Statement of the Problem

          Great number of variables may interact to affect workers‟ job satisfaction in Nigeria Police Force. Bohle and Tilley‟s (1998) found that shift workers‟ attitudes were significant predicator, affecting satisfaction; because of rigidity of sleeping habits and vigour – as the ability to overcome drowsiness. Negative attitudes to shift work have also been linked to elevated physical and psychological symptoms. Certain factors therefore, cause organizations and industries to adopts shift work schedules for their personnel. Reasons mostly adduced in such circumstances, are mainly to cover the operational costs, which should result from shutting down the machines in these industries.

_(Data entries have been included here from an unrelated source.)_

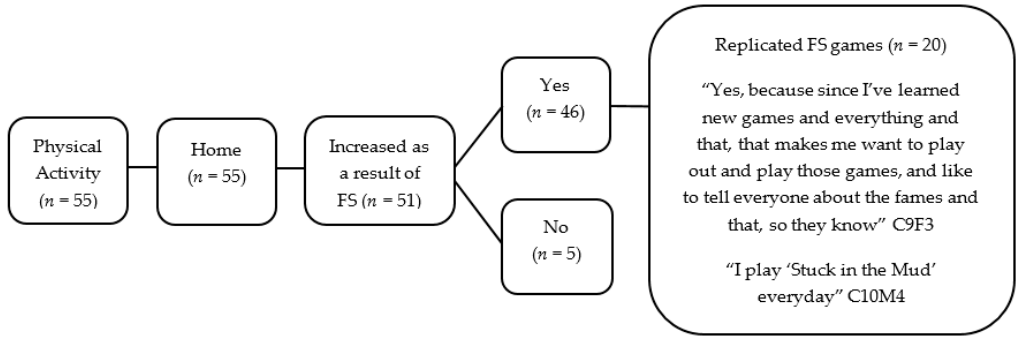
Figure 6. Pen profile demonstrating PA influenced by FS sessions.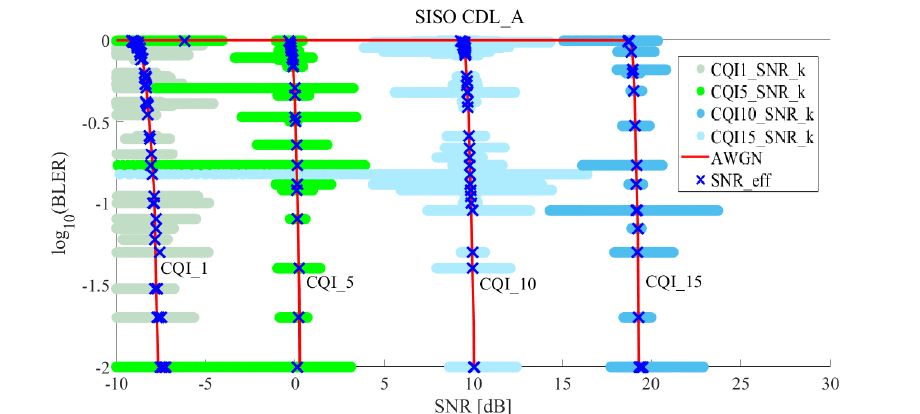
Figure 7. Effective SNR mapping results of the proposed ML-based EESM method under 5G CDL-A SISO (for CQI1, CQI5, CQI10, and CQI15).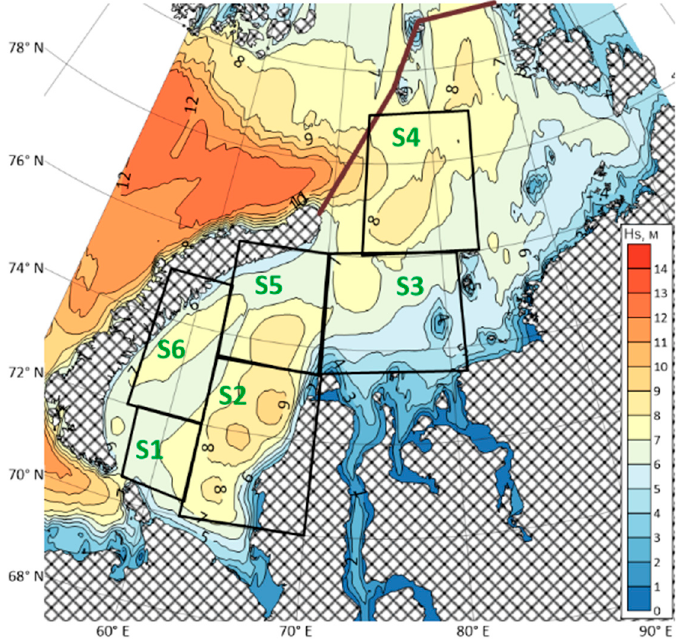
Figure 13. The SWH maximum and segmentation of the Kara Sea: Six sectors with different wave conditions. A catalog of storms with SWH more than 3 m was formed for each sector shown in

This is usually estimated to cost millions, if not billions of naira before these engines are started once again. In the same vein, the cost of running only one shift work in Nigeria Police Force shall be enormous, considering the fact that the police station houses all the detained suspects at any given time, the police arms and ammunitions, all the vital exhibits in connection with cases under investigations, and all other vital documents/property belonging to the government. Based on this, the welfare and job satisfaction of the police may be affected by this unusual work schedule.

Thus, these research problems will address in this study:

1. Does shift work affect the job satisfaction of police officers?

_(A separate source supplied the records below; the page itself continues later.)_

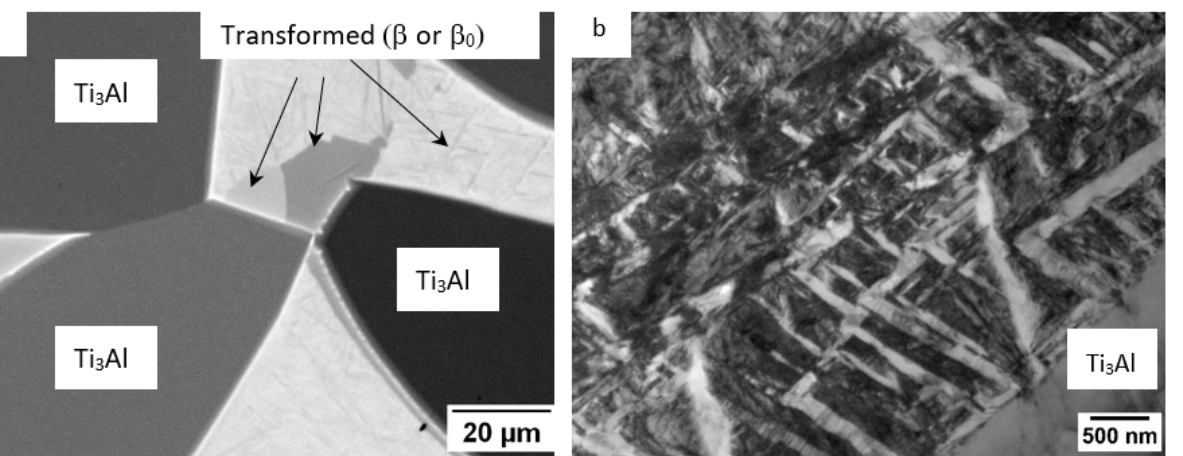
Figure 3. Z4 (Ti-44.7Al-16.5Zr at. %), heat treated at 1000 °C/1000 h; ( a ) TEM bright field, ( b ) diffrac- tion pattern of ZrAl 2 .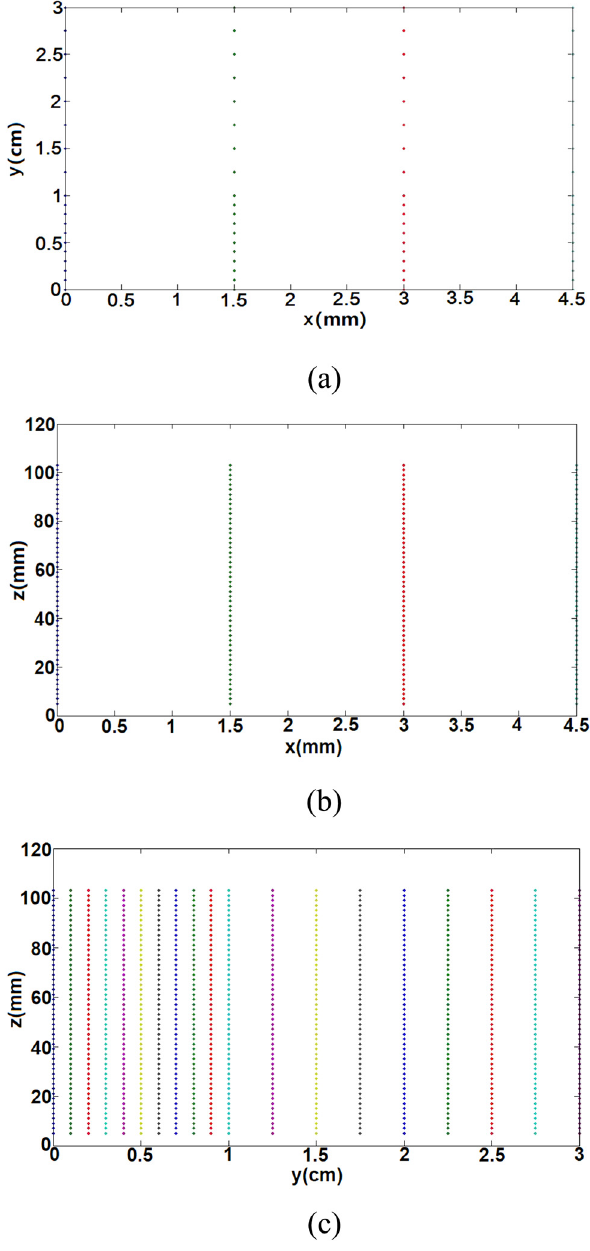
Figure 3: Distribution of measuring points: ( a ) the projection on the xy plane; ( b ) the projection on the xz plane; ( c ) the projection on the yz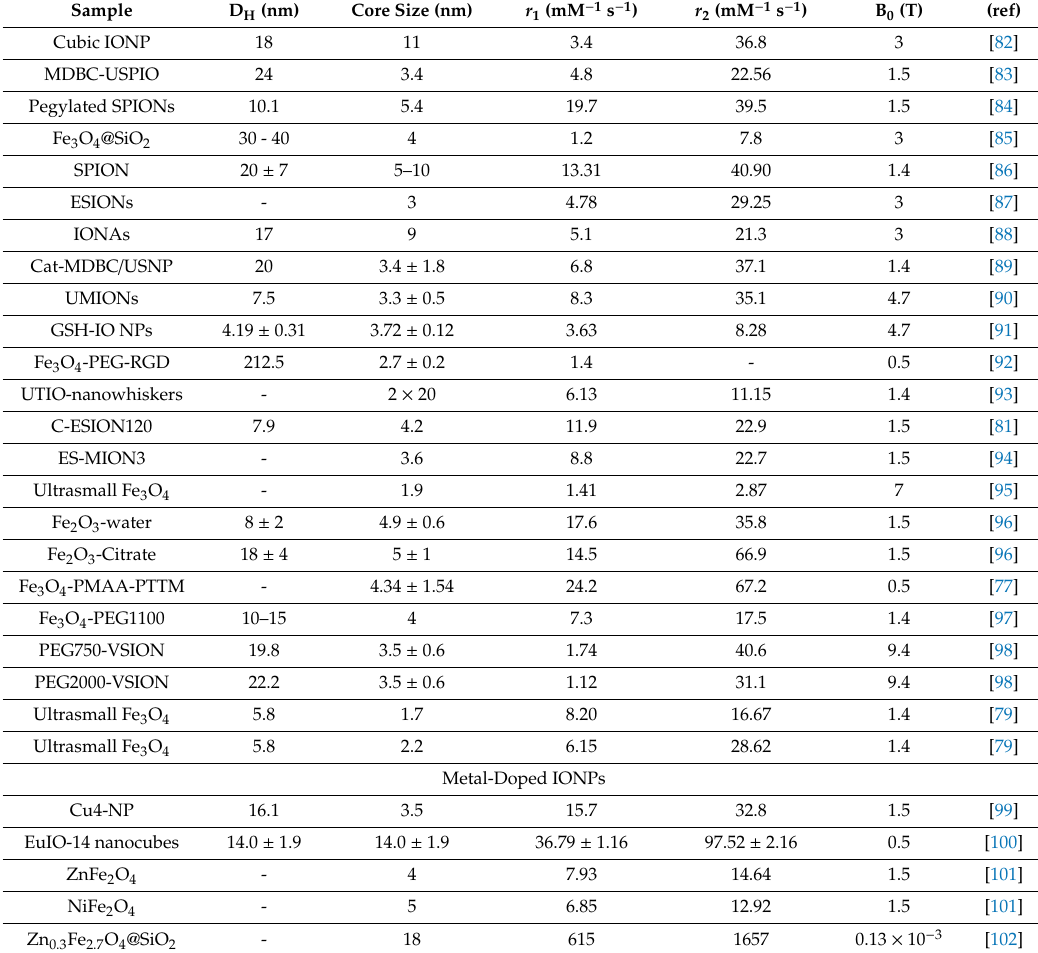
Table 3. Hydrodynamic diameter (D H , nm), core size (nm) and r 1 , r 2 (mM − 1 s − 1 ) at magnetic field B 0 (T) of reported T 1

2. Does stress associated with the work affect the job satisfaction of police officers?


Purpose of study

          It is a common knowledge that here in Nigerian Civil/Public service, workers tend to be dissatisfied with all variables contributing to job satisfaction. The purpose of this study is therefore, to:

1. Examine the influence of shit work on job satisfaction of police.

2. Examine the influence of on job satisfaction among police.

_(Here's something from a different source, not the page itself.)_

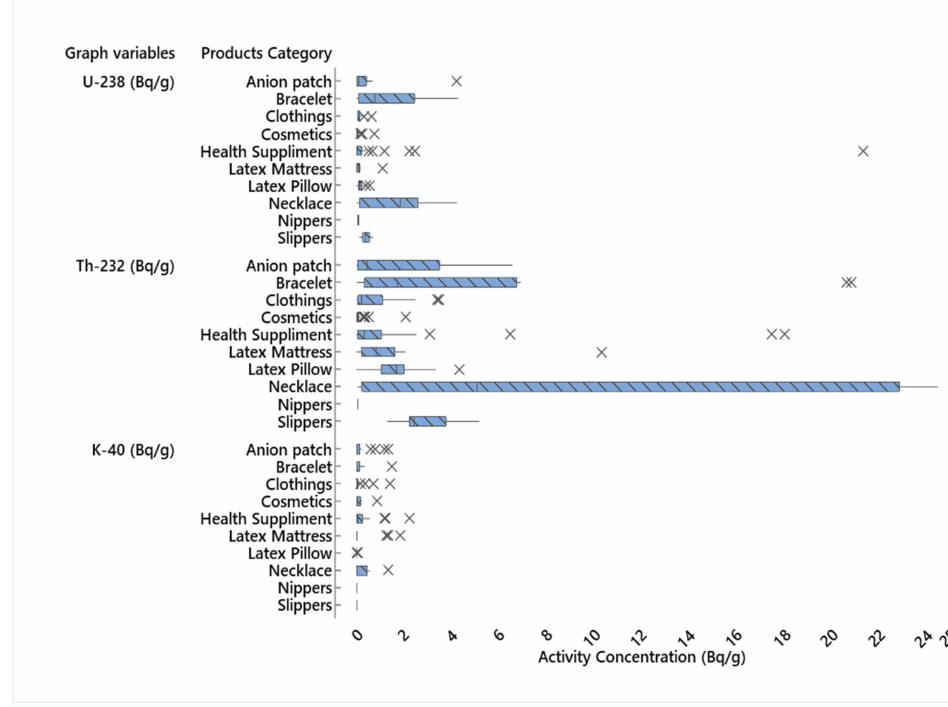
Figure 1. Statistical Analysis of 238 U, 232 Th and 40 K using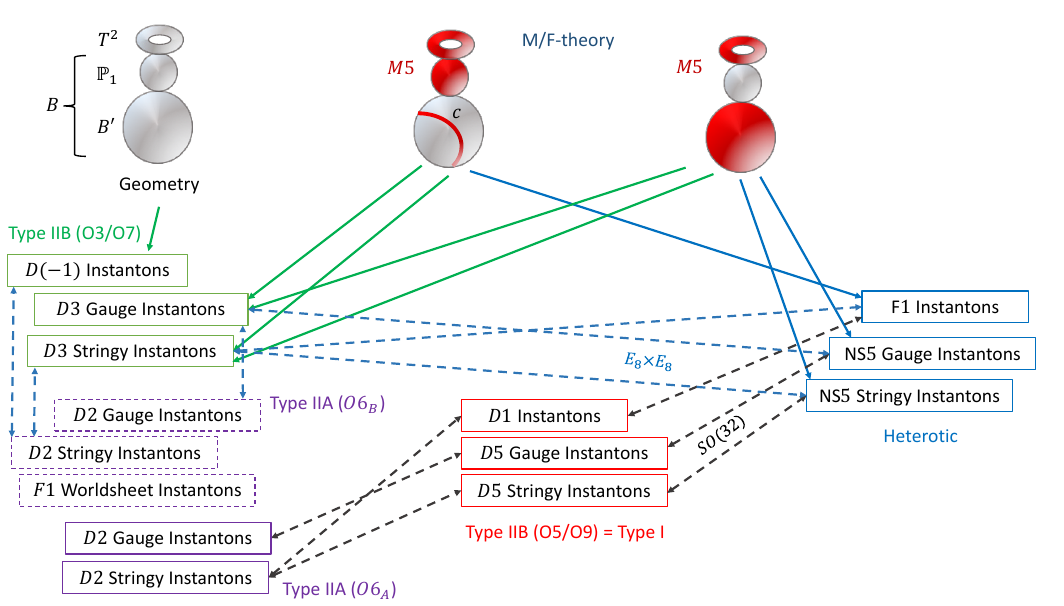
Figure 1 . Various types of instantons that appear in string theory, and their relations through dualities given by dashed lines. The dualities can be understood through their M-theory origin, which can also be used to calculate the (neutral) zero-modes of the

Operational definition of terms

Shift Work: Means the rotatory deployment of officers on weekly basis to:

a. morning duty – from 0600 hours to 1400 hours;

b. afternoon duty – from 1400 hours to 2200 hours: and

c. night shift – from 2200 hours to 0600 hours – from Sunday through Saturday.

Stress: Means pressure from an adverse environment that imposes unusual demands on officers while on shift work.

Job satisfaction: Refers to officers attitudes or orientations toward their job. Job dissatisfaction on the other hand, is the negative attitudes of officers towards their jobs.

Police officers: Here means the Inspectors, and rank and file members of Nigeria Police Force.

Inspectors, Rank and File Members of the Force: are the non-commissioned officers in this force.